Talks about a single Europe-wide patent have been on the agenda since more than 60 years, but political concerns have always been in the way. The proposal of the EU Council gives hope for a solution in the near future. One often quoted problem seems to be the choice of language (English, French and German) where some countries feel disadvantaged. However, some may say this argument is just an excuse, the real problem of blocking comes from all national patent offices who fear to lose they power. Following up to the IP Summit in Brussels last Friday, where the EU patent among other topics was discussed, I sum up current views and discussions among relevant stakeholders from politics, industry and academia.
People often get confused when discussions about the EU patent arise, since the difference to the current EPO patent is not always clear.
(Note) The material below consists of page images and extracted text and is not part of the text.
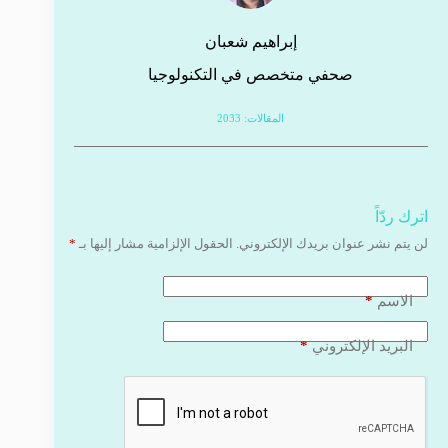
إبراهيم شعبان
صحفي متخصص في التكنولوجيا
المقالات: 2033
اترك ردّاً
لن يتم نشر عنوان بريدك الإلكتروني.
الحقول الإلزامية مشار إليها بـ
*
*
الاسم
*
البريد الإلكتروني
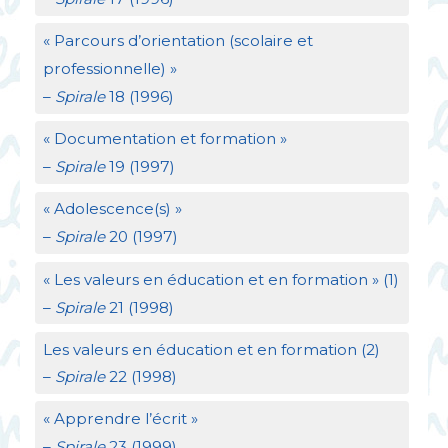
«
Parcours d’orientation (scolaire et
professionnelle)
»
–
Spirale
18 (1996)
«
Documentation et formation
»
–
Spirale
19 (1997)
«
Adolescence(s)
»
–
Spirale
20 (1997)
«
Les valeurs en éducation et en formation
» (1)
–
Spirale
21 (1998)
Les valeurs en éducation et en formation (2)
–
Spirale
22 (1998)
«
Apprendre l’écrit
»
–
Spirale
23 (1999)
If the EPO grants a patent today, the patent must still be put in force for all desired European nations. This procedure is very expensive since costs of obtaining a patent arises for each nation. Not only the initial costs have to be taken into account, but also maintenance and management of the patent portfolio in each country, with a different language and different legal systems. IP enforcement in litigation e.g. can increase costs even more. Especially SMEs are currently disadvantaged since they are often not able to afford these cost, whereas a US based SMEs for instance face lower cost for a greater market. When comparing market size, EU based SMEs have to enforce their patents in the 6 biggest countries and thus face six times higher costs than a US equivalent. Sometimes this even leads to the development that European firms file their patents in the US and not in Europe, meaning they also postpone their markets to the US.
Some may argue however that it is less expensive to litigate in Europe than in the US. Again in view of an SME that gets 50% of fee reduction in the US, this objection is not as strong as it seems. It became clear that when discussing about patent cost (application, maintenance, renewal or enforcement/litigation) one also has to take a ratio of these cost to the respective market size of each country or region.
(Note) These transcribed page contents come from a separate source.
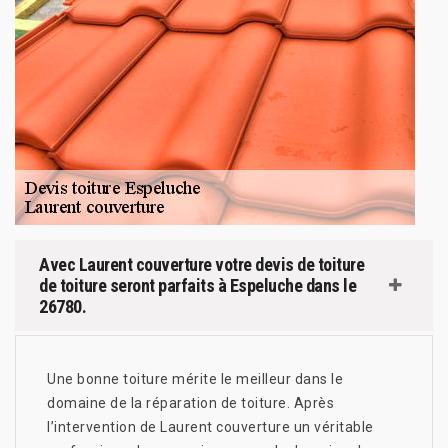
Avec Laurent couverture votre devis de toiture
de toiture seront parfaits à Espeluche dans le
26780.
Une bonne toiture mérite le meilleur dans le
domaine de la réparation de toiture. Après
l’intervention de Laurent couverture un véritable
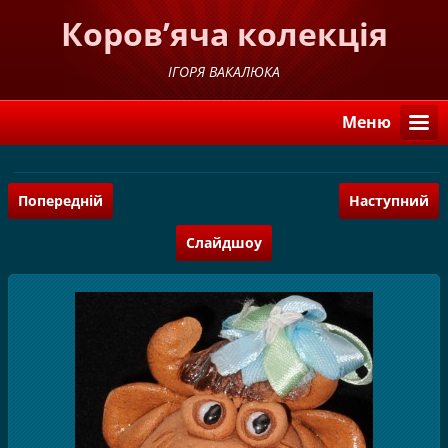
Коров’яча колекція
ІГОРЯ ВАКАЛЮКА
Меню
Попередній
Наступний
Слайдшоу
Another harm of the current system is a lag of quality, since the EPO runs in parallel with the national systems. Patent grant is independent from each other. Firms which fail to grant an EPO patent can still go to their national offices, or even worst file in parallel in both offices.
However, the EU-patent would introduce a third system on top of the two existing systems. The fear is that this would even decrease efficiency and transparency. The plan is to introduce a separate and centralized court, as planed in the European Patent Litigation Agreement (EPLA), that would deal with nullity suits and infringement. This would prevent forum shopping and might also solve problems of transparency, litigation costs or language.
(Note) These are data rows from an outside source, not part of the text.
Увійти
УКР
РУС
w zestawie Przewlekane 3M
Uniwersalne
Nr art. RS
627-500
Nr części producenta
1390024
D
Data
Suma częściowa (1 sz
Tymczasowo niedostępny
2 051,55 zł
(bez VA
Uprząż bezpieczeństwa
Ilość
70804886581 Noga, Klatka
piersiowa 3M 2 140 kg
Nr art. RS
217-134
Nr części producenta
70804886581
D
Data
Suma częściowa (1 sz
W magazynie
Experts hope for a positive decision for next year, where especially strong nations such as France and Germany are in the lead to push the topic.
Among the EU patent topic other concerns were made about patent quality. Especially to solve the problem of transparency and to conduct a better search of prior art, e.g. to prevent patent trolls, experts call for language translations of patent applications. In addition manufacturers criticized lengthy patent pending that can be fostered by e.g. overdone claims, amendments or divisional. However, manufacturing firms are often behaving the same way. For every individual there seem to be the incentive to increase the pending periods. This causes problems for the whole system . A typical dilemma!